++++ SUPPLIED MATERIAL ++++
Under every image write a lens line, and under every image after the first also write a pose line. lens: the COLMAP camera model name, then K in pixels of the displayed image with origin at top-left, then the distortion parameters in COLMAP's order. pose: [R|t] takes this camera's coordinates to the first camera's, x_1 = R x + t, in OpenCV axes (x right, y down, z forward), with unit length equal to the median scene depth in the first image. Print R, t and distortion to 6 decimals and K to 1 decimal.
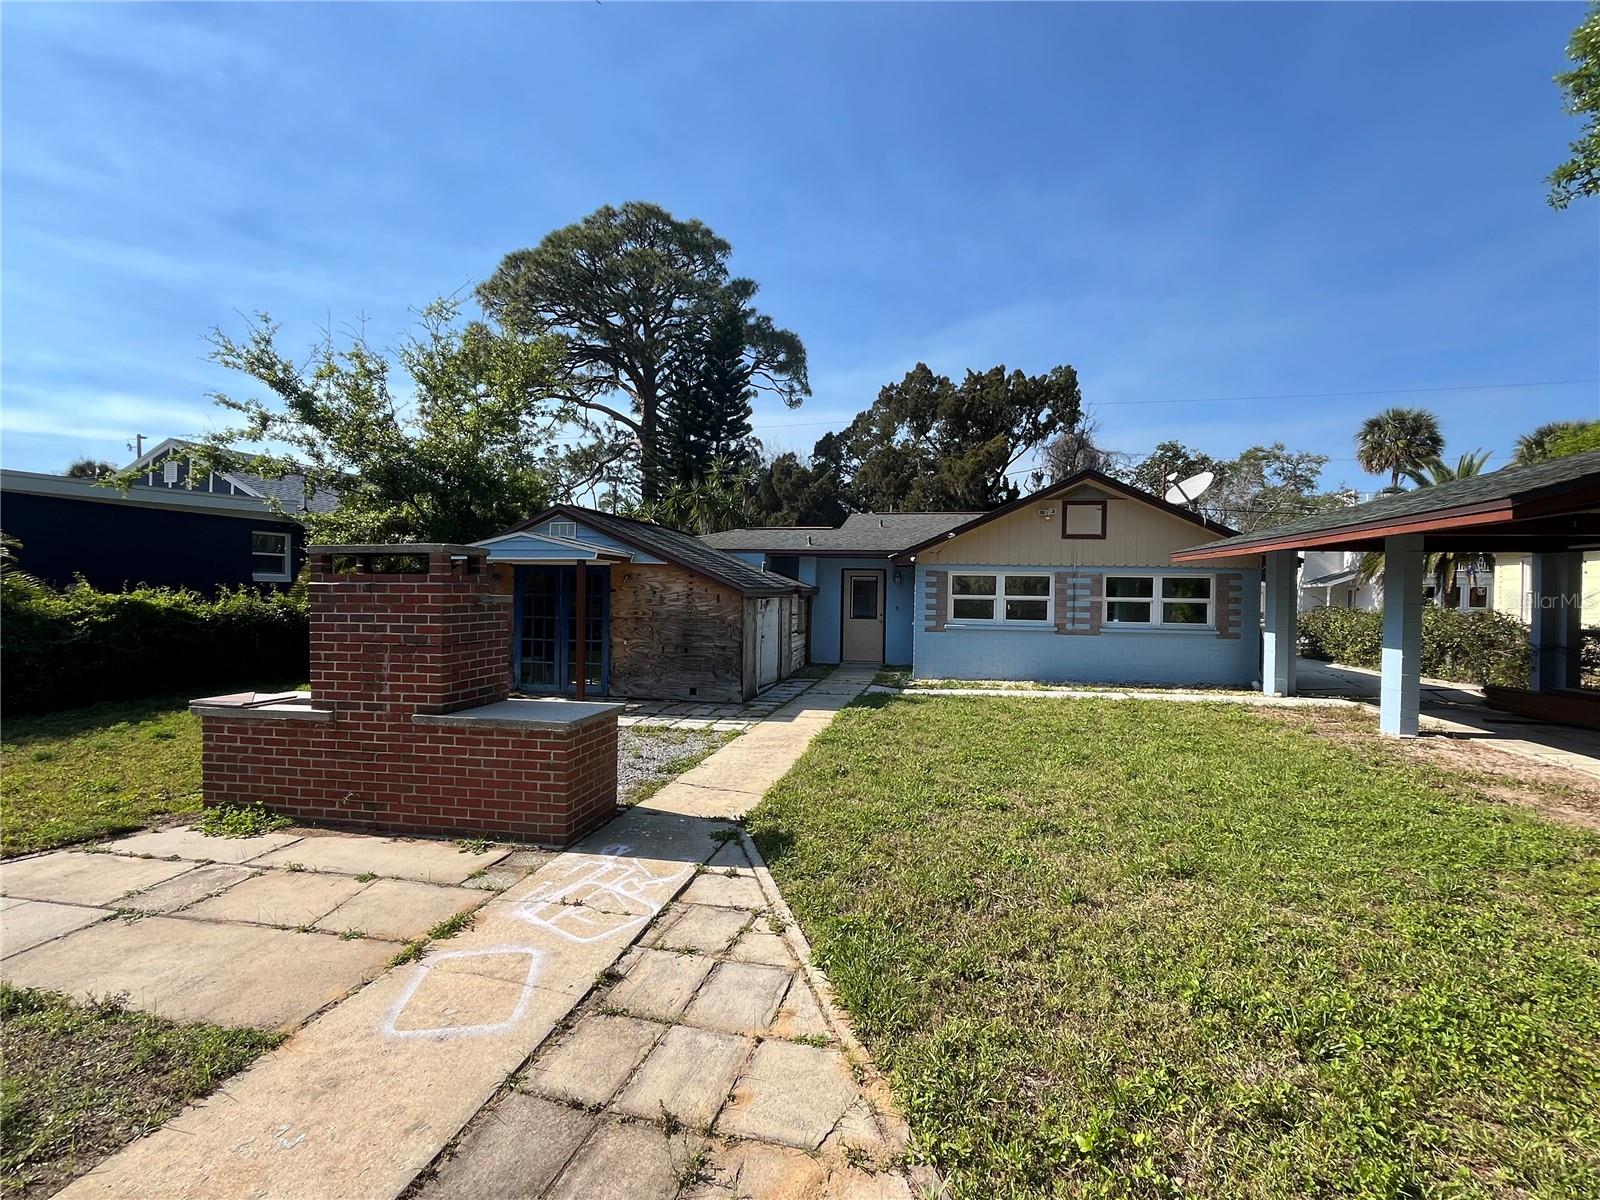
lens RADIAL K [[785.2, 0, 800.0], [0, 785.2, 600.0], [0, 0, 1]] dist [-0.001538, -0.000658]
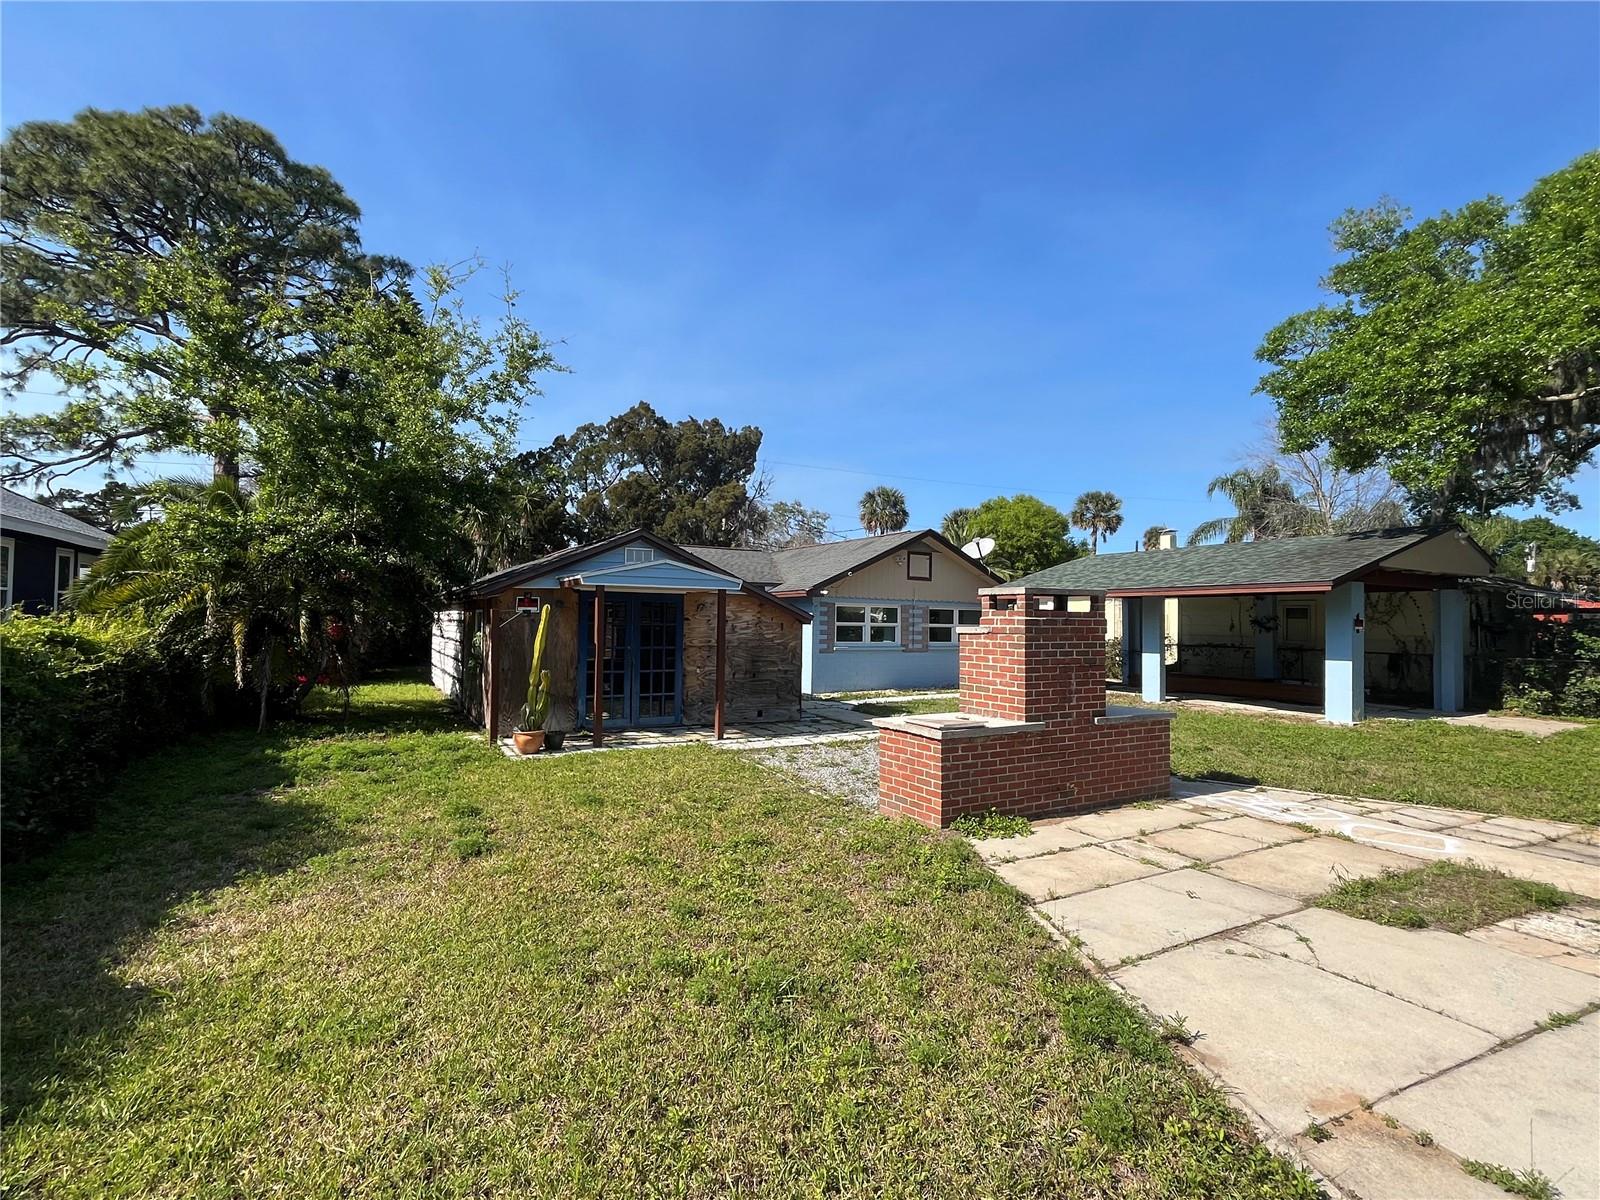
lens RADIAL K [[785.2, 0, 800.0], [0, 785.2, 600.0], [0, 0, 1]] dist [-0.001538, -0.000658]
pose [[0.753321, 0.016432, 0.657448, -0.673827], [0.003473, 0.999574, -0.028962, -0.006199], [-0.657644, 0.024102, 0.752943, 0.126171]]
++++
WHAT THE TASK ASKS: Copy the listing above word for word, from its first line to its last, but leave out the pictures.

ANSWER TO THIS TASK:
Under every image write a lens line, and under every image after the first also write a pose line. lens: the COLMAP camera model name, then K in pixels of the displayed image with origin at top-left, then the distortion parameters in COLMAP's order. pose: [R|t] takes this camera's coordinates to the first camera's, x_1 = R x + t, in OpenCV axes (x right, y down, z forward), with unit length equal to the median scene depth in the first image. Print R, t and distortion to 6 decimals and K to 1 decimal.
lens RADIAL K [[785.2, 0, 800.0], [0, 785.2, 600.0], [0, 0, 1]] dist [-0.001538, -0.000658]
lens RADIAL K [[785.2, 0, 800.0], [0, 785.2, 600.0], [0, 0, 1]] dist [-0.001538, -0.000658]
pose [[0.753321, 0.016432, 0.657448, -0.673827], [0.003473, 0.999574, -0.028962, -0.006199], [-0.657644, 0.024102, 0.752943, 0.126171]]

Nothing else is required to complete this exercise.